Stoner(105)
En ook voelde hij, terwijl hij inademde, iets binnen in hem veranderen, waardoor er iets stopte en zijn hoofd vastzette, zodat het zich niet kon bewegen. Toen hield het op, en hij dacht: zo gaat dat dus.
Hij scheen hem toe dat hij Edith zou moeten roepen. En vervolgens wist hij dat hij haar niet zou roepen. Stervenden zijn zelfzuchtig, dacht hij. Ze willen de tijd voor zichzelf, net als kinderen.
Hij ademde weer, maar er was iets in hem veranderd wat hij niet kon benoemen. Hij had de indruk dat hij ergens op wachtte, op een bepaald weten. Maar hij leek alle tijd van de wereld te hebben.
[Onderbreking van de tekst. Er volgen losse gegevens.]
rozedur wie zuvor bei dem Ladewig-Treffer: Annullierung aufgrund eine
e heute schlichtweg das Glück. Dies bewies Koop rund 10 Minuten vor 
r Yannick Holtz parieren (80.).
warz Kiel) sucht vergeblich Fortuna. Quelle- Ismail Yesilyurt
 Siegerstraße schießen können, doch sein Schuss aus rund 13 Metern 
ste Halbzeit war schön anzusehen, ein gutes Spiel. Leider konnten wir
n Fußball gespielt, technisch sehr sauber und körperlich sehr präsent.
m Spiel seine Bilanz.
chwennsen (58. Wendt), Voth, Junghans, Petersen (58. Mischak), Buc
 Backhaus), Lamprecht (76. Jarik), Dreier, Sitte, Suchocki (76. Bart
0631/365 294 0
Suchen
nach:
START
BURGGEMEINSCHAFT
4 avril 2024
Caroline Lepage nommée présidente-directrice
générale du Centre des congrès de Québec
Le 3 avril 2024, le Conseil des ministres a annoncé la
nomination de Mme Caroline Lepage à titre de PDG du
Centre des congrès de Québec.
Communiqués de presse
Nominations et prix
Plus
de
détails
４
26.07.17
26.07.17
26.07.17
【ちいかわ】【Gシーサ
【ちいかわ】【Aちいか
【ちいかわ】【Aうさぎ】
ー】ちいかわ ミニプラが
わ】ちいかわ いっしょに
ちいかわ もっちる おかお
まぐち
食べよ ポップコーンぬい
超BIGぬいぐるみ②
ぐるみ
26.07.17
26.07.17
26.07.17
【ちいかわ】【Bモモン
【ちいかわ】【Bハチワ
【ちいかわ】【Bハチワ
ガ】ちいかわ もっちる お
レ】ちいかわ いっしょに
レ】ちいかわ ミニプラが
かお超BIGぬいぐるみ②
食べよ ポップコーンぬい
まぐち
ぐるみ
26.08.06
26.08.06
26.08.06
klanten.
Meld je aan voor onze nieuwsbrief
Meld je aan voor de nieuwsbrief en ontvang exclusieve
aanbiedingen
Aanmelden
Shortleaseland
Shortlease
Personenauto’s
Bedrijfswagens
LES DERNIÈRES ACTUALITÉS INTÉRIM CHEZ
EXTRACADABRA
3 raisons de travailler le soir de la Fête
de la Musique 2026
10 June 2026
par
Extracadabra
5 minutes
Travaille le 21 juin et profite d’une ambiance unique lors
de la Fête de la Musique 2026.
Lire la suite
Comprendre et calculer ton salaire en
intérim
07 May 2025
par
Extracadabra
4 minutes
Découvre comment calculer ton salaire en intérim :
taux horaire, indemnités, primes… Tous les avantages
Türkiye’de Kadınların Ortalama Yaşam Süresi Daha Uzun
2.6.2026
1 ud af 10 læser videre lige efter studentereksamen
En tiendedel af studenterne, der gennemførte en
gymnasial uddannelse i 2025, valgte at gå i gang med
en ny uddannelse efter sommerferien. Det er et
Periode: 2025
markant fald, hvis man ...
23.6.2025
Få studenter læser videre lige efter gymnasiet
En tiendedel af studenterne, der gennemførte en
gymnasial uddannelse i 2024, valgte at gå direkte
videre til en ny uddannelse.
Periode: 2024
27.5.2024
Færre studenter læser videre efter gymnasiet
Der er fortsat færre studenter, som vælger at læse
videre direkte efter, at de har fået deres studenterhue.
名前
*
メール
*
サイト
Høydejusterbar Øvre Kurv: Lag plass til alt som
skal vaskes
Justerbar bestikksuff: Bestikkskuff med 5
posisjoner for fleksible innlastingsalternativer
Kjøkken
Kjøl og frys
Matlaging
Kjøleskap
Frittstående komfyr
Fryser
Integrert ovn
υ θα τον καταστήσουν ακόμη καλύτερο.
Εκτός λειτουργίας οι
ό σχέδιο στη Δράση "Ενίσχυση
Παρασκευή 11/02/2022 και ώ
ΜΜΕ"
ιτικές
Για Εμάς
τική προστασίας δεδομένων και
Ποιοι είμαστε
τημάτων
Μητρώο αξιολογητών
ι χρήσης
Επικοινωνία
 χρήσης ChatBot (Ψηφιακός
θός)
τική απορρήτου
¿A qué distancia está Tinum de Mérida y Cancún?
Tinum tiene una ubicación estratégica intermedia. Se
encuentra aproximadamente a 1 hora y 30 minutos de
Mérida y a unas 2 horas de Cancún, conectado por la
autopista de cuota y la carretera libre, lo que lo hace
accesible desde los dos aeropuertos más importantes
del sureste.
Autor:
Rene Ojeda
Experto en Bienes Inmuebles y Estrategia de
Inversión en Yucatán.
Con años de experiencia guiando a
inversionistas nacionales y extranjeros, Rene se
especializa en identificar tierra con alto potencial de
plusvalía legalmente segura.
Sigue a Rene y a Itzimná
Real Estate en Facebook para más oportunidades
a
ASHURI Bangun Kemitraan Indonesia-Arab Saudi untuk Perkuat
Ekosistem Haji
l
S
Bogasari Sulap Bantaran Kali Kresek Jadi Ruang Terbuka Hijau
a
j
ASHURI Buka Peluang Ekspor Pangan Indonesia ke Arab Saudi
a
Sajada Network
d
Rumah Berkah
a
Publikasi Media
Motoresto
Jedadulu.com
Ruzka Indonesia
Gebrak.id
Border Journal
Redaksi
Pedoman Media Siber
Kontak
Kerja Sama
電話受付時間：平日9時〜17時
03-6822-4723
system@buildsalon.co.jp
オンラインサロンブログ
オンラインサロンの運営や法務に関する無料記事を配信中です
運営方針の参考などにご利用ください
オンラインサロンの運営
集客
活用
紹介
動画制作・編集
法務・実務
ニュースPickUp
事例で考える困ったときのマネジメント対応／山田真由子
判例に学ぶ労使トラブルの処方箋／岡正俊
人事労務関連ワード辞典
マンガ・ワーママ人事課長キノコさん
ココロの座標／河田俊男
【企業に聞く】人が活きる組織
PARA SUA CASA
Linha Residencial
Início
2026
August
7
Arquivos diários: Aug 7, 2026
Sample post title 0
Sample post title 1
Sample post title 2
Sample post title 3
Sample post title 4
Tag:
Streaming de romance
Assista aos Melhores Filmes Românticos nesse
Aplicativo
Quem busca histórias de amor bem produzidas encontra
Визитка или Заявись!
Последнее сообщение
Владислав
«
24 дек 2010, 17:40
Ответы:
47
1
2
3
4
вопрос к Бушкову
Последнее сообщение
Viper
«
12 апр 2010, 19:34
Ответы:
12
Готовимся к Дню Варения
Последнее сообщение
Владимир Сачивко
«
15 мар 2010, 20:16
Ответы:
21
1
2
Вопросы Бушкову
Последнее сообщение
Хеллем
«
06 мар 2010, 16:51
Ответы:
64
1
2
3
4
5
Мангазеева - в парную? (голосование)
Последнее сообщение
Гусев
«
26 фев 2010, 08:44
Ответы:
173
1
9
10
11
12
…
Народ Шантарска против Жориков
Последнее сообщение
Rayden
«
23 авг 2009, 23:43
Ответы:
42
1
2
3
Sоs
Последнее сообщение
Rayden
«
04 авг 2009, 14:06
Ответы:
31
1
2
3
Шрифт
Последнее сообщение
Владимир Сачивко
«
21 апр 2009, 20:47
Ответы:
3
In de verte hoorde hij gelach en hij draaide zijn hoofd richting de bron ervan. Enkele studenten sneden een stuk van hun route af over het grasveld in zijn achtertuin. Ze haastten zich ergens naartoe. Hij kon hen duidelijk onderscheiden. Het waren drie stelletjes. De meisjes hadden lange ledematen, zagen er gracieus uit in hun lange zomerjurken, en ze werden met vrolijke en verwarrende verbazing door de jongens gadegeslagen. Ze liepen lichtvoetig door het gras, raakten het nauwelijks aan, lieten geen sporen achter. Hij keek hen na terwijl ze uit het zicht verdwenen, hij kon niet zien waarheen. En lang nadat ze vertrokken waren, hoorde hij hun gelach, ver weg en in de stilte van de zomernamiddag, zich nergens van bewust.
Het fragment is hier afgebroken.